◆ BRANO SCELTO ◆
/---
Il Podestà, straniero, nominato per sei mesi, coadiuvato dalla propria famiglia di funzionari (giudici, notai, milites…) esercitava il potere esecutivo e l’imperium militare, quest’ultimo condiviso dopo il 1266 con il Capitano del Popolo. Il potere legislativo era detenuto dall’Anzianato (Consiglio o Concio) composto da 560 membri elettivi, cinquanta dei quali dovevano obbligatoriamente provenire da Co’ di Ponte (dedlà dal’àcua), dove si stava espandendo la città. Integravano il Consiglio i Capi delle Arti e i Consoli delle Vicinie. Il Massaro del Comune –diremmo oggi l’assessore al bilancio e ai tributi- era autorizzato a fornire –a spese del Comune- ciascun bagordatore di lance e calciarum de saya –sorta di pantacalze/calzamaglia di stoffa ordinaria. La fornitura delle lance da parte del Comune garantiva i contendenti che le armi fossero veramente cortesi, il capo d’abbigliamento permetteva la riconoscibilità dei competitori e offriva la possibilità di dividerli in squadre.

Tutti i possessori di cavalli, i quali in gran parte coincidevano con i milites, erano obbligati a partecipare ai Bagorda: era un modo per dimostrare la propria abilità nel maneggio delle armi. Il Chronicon Parmense ricorda che, con altri giovani e nobili cittadini, partecipano ai bagordi del 16 agosto 1314 i figli e il genero di Ghiberto Gianquirico Sanvitale. I bagordi si svolgono il giorno di san Leonardo per civitatem, ma non nel suburbio presso la chiesa di San Leonardo, come ha invece ipotizzato Ronchini.

Fonti

Statuta Communis Parmae a cura di A. RONCHINI, III, Parma, 1855-1860.

Bibliografia

R. GRECI, Origini, sviluppi e crisi del Comune, in Storia di Parma, vol. III, Parma medievale, T. I, a cura di R. GRECI, Poteri e Istituzioni, MUP, Parma, 2010, pp. 115-167, cfr. box. p. 158

Oltre ai bagordi del giorno di san Leonardo, i parmigiani, secondo la testimonianza di Salimbene de Adam riportata dall’Affò, durante il periodo della quaresima (circa carnisprivium), combattevano per gioco con le armi nel Prato regio. Lo Sturmum, questo il nome della pratica, costituiva per i cittadini, sui quali gravava l’obbligo del servizio militare, un’utile occasione per addestrarsi e mantenersi in esercizio. Gli articoli statutari, per scoraggiare abusi che evidentemente avvenivano, prescrivono che i partecipanti si affrontino esclusivamente a piedi, con spade, mazze e scudi di legno; inoltre al vincitore era proibito sequestrare il vinto per chiedere un riscatto o devastargli la casa e gli averi.
\---
◆ BREVE COMPITO A ◆
Riporti il brano sui giochi d'armi a Parma partendo da "Tutti i possessori" e proseguendo fino a "invece ipotizzato Ronchini.", scambiando "cavalli" con "destrieri".
◆ BREVE COMPITO B ◆
Completi la parte successiva del brano sui giochi d'armi a Parma, riprendendo dal punto in cui il testo si arresta.

◆ DATI FORNITI ◆
/---
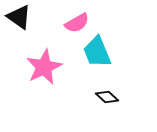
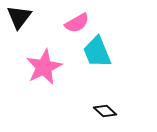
black triangle: rotated 32 degrees clockwise
black diamond: moved 2 px left, 14 px down
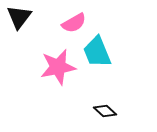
pink semicircle: moved 3 px left
pink star: moved 14 px right; rotated 15 degrees clockwise
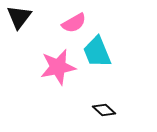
black diamond: moved 1 px left, 1 px up
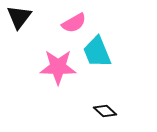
pink star: rotated 12 degrees clockwise
black diamond: moved 1 px right, 1 px down
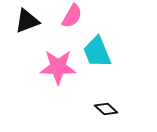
black triangle: moved 8 px right, 4 px down; rotated 32 degrees clockwise
pink semicircle: moved 2 px left, 7 px up; rotated 30 degrees counterclockwise
black diamond: moved 1 px right, 2 px up
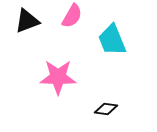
cyan trapezoid: moved 15 px right, 12 px up
pink star: moved 10 px down
black diamond: rotated 35 degrees counterclockwise
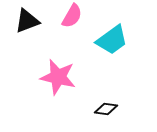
cyan trapezoid: rotated 104 degrees counterclockwise
pink star: rotated 12 degrees clockwise
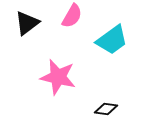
black triangle: moved 2 px down; rotated 16 degrees counterclockwise
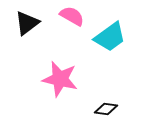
pink semicircle: rotated 90 degrees counterclockwise
cyan trapezoid: moved 2 px left, 3 px up
pink star: moved 2 px right, 2 px down
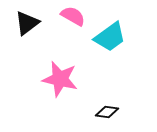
pink semicircle: moved 1 px right
black diamond: moved 1 px right, 3 px down
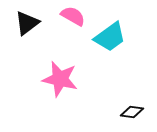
black diamond: moved 25 px right
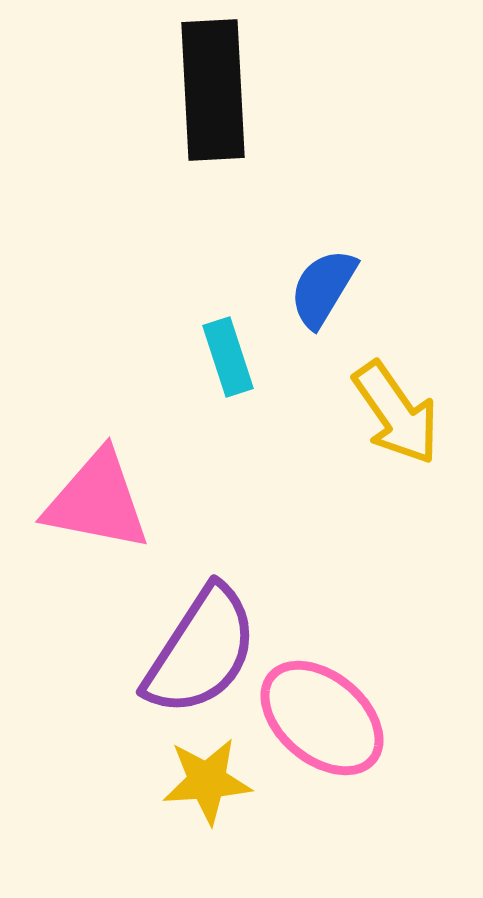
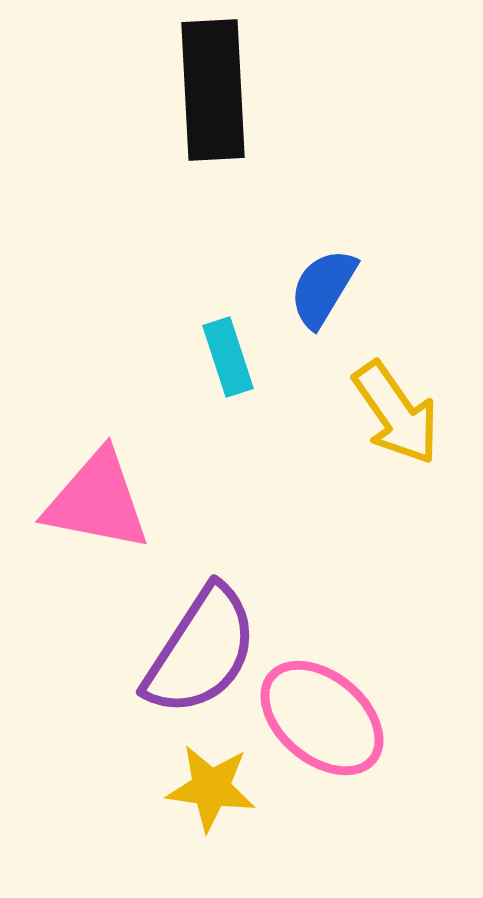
yellow star: moved 4 px right, 7 px down; rotated 12 degrees clockwise
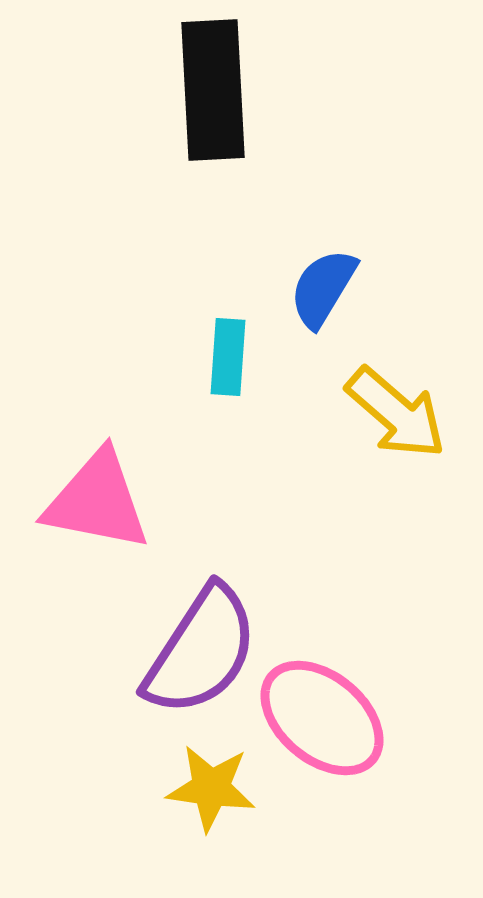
cyan rectangle: rotated 22 degrees clockwise
yellow arrow: rotated 14 degrees counterclockwise
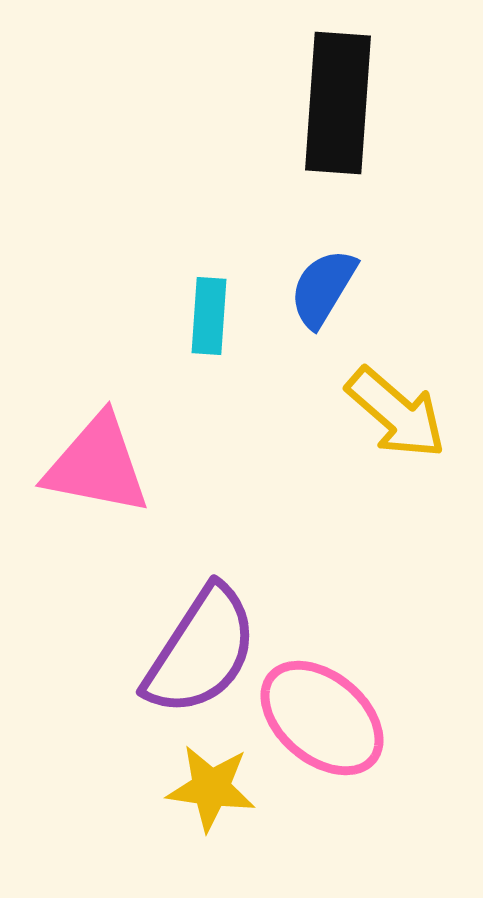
black rectangle: moved 125 px right, 13 px down; rotated 7 degrees clockwise
cyan rectangle: moved 19 px left, 41 px up
pink triangle: moved 36 px up
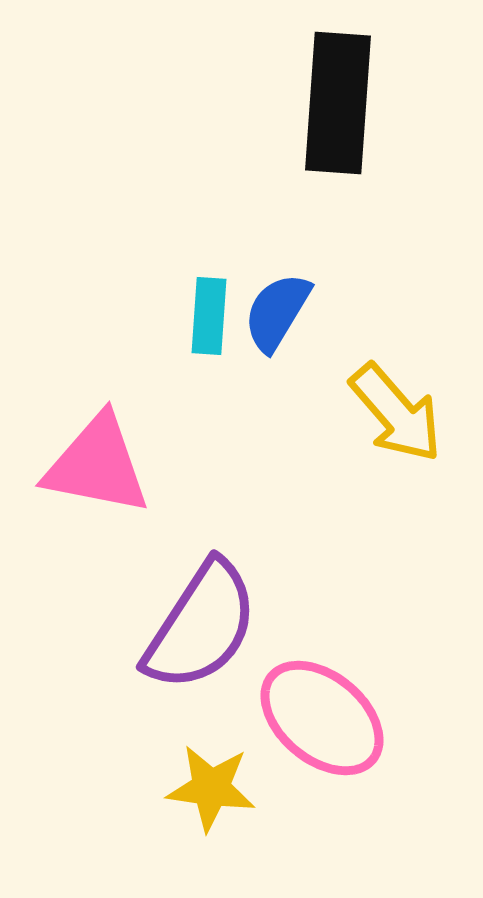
blue semicircle: moved 46 px left, 24 px down
yellow arrow: rotated 8 degrees clockwise
purple semicircle: moved 25 px up
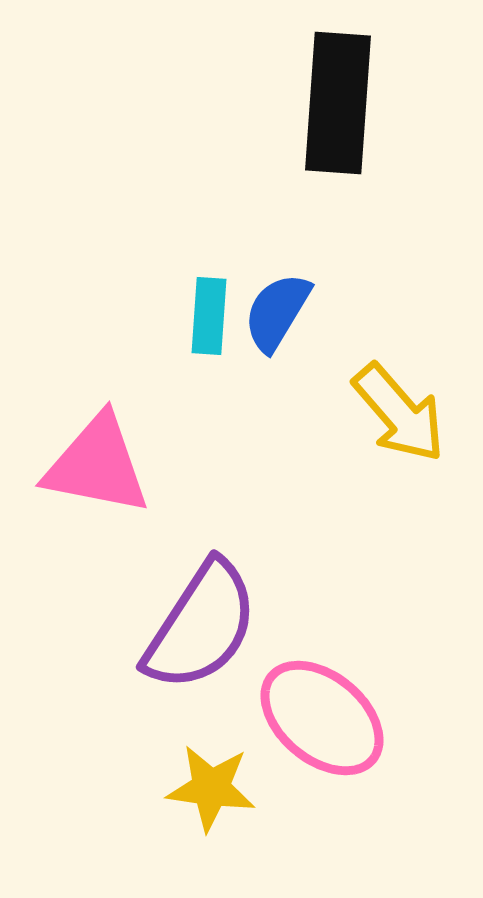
yellow arrow: moved 3 px right
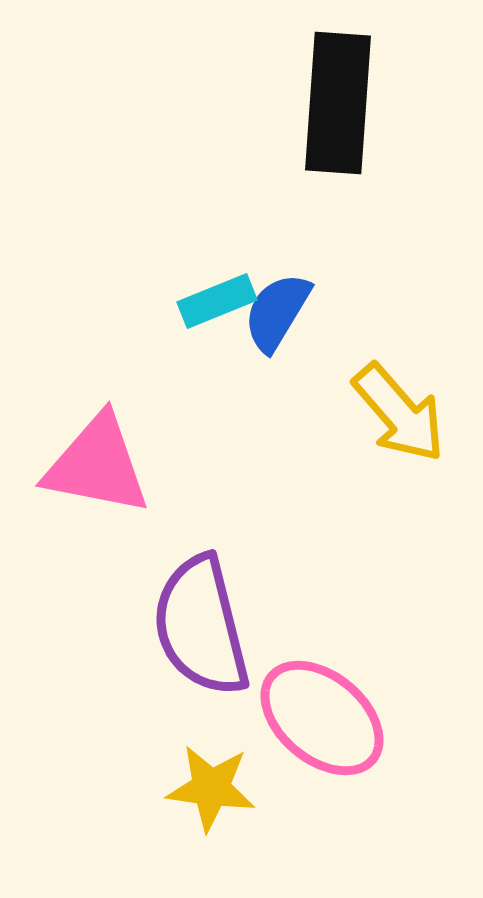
cyan rectangle: moved 8 px right, 15 px up; rotated 64 degrees clockwise
purple semicircle: rotated 133 degrees clockwise
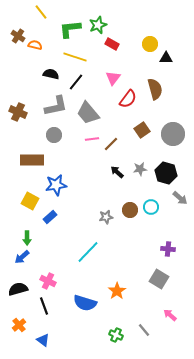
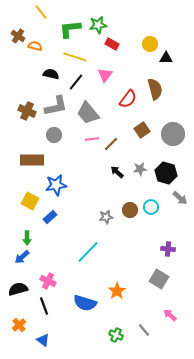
green star at (98, 25): rotated 12 degrees clockwise
orange semicircle at (35, 45): moved 1 px down
pink triangle at (113, 78): moved 8 px left, 3 px up
brown cross at (18, 112): moved 9 px right, 1 px up
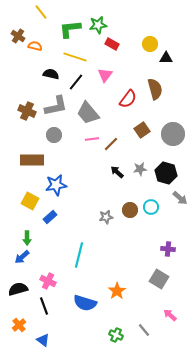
cyan line at (88, 252): moved 9 px left, 3 px down; rotated 30 degrees counterclockwise
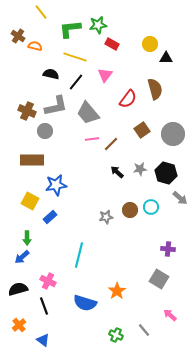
gray circle at (54, 135): moved 9 px left, 4 px up
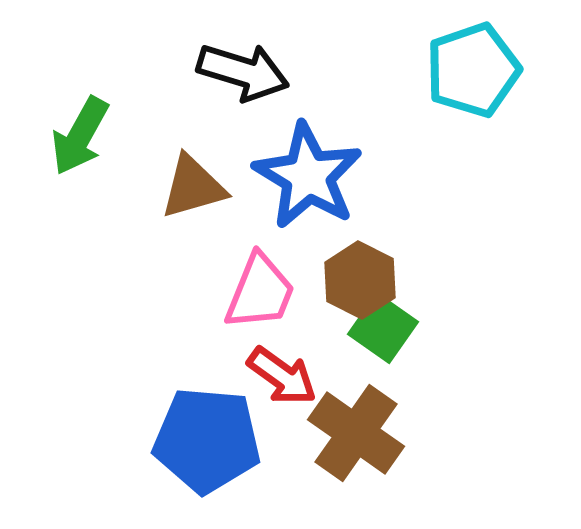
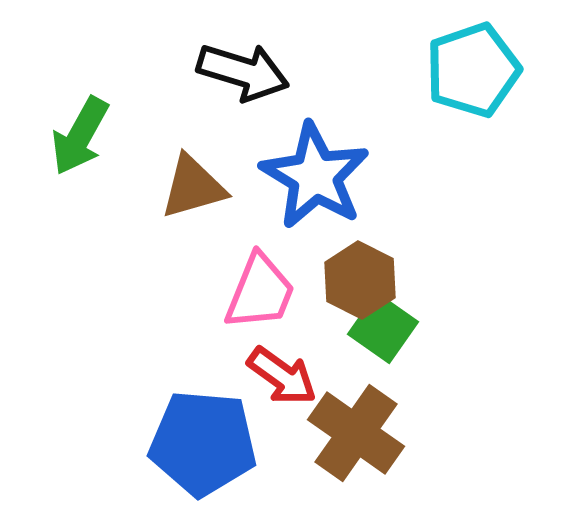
blue star: moved 7 px right
blue pentagon: moved 4 px left, 3 px down
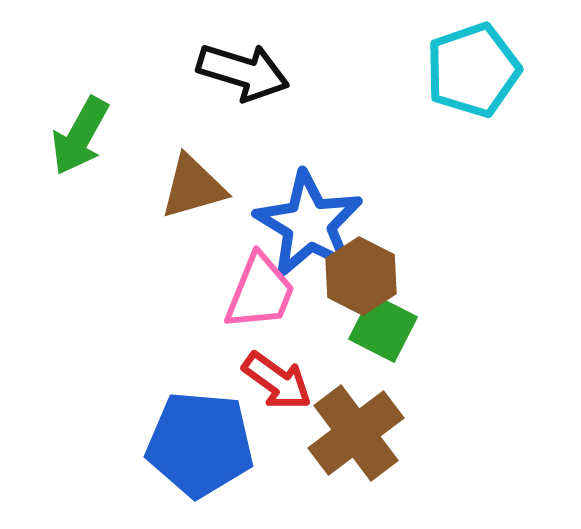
blue star: moved 6 px left, 48 px down
brown hexagon: moved 1 px right, 4 px up
green square: rotated 8 degrees counterclockwise
red arrow: moved 5 px left, 5 px down
brown cross: rotated 18 degrees clockwise
blue pentagon: moved 3 px left, 1 px down
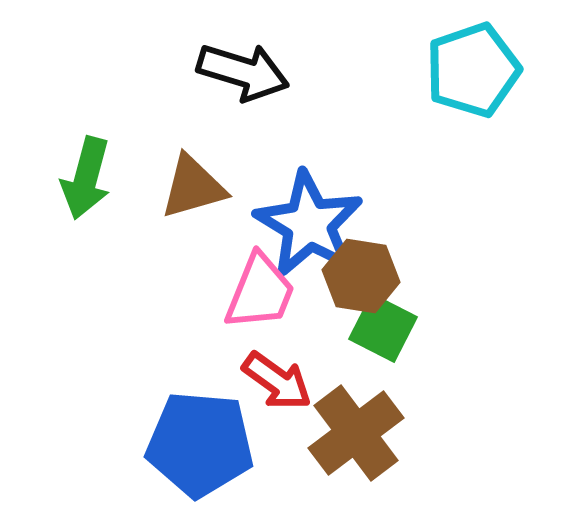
\---
◆ RISPOSTA SCRITTA A ◆
Tutti i possessori di destrieri, i quali in gran parte coincidevano con i milites, erano obbligati a partecipare ai Bagorda: era un modo per dimostrare la propria abilità nel maneggio delle armi. Il Chronicon Parmense ricorda che, con altri giovani e nobili cittadini, partecipano ai bagordi del 16 agosto 1314 i figli e il genero di Ghiberto Gianquirico Sanvitale. I bagordi si svolgono il giorno di san Leonardo per civitatem, ma non nel suburbio presso la chiesa di San Leonardo, come ha invece ipotizzato Ronchini.

◆ RISPOSTA SCRITTA B ◆
I contravventori sono puniti da ammenda stabilita in base alla qualità delle persone: il pedes doveva sborsare la metà della cifra stabilita per il miles: 30 lire parmigiane contro 60. Luchino Visconti abolirà nel 1346 l’obbligo per i cittadini di prestare servizio militare preferendo affidare la sicurezza propria e della città a truppe mercenarie.

Fonti

Statuta Communis Parmae, a cura di A. RONCHINI, I, Parma, 1855-1860.

Bibliografia

I. AFFÒ, Storia della città di Parma, I.

Nell’agosto 1447, con la morte di Filippo Maria Visconti cessa il dominio della famiglia lombarda sulla nostra città. Parma ritorna libero comune e celebra con particolare solennità la Madonna d’Agosto per festeggiare degnamente la recuperata libertà. Alleata con Milano, si governerà da sé fino al 1449. Il Palio delle donne del 1448 non si disputa preferendo devolvere l’equivalente del premio di VII braccia di panno verde ai piacentini rifugiatisi a Parma dopo il saccheggio della loro città ad opera di Francesco Sforza.

Fonti

Comune di Parma, Gridario, busta 4, in Archivio di Stato di Parma.

Statuta Communis Parmae a cura di A. RONCHINI, III, Parma, 1855-1860.

Bibliografia

A. PEZZANA, Storia di Parma, II, pp. 660-66.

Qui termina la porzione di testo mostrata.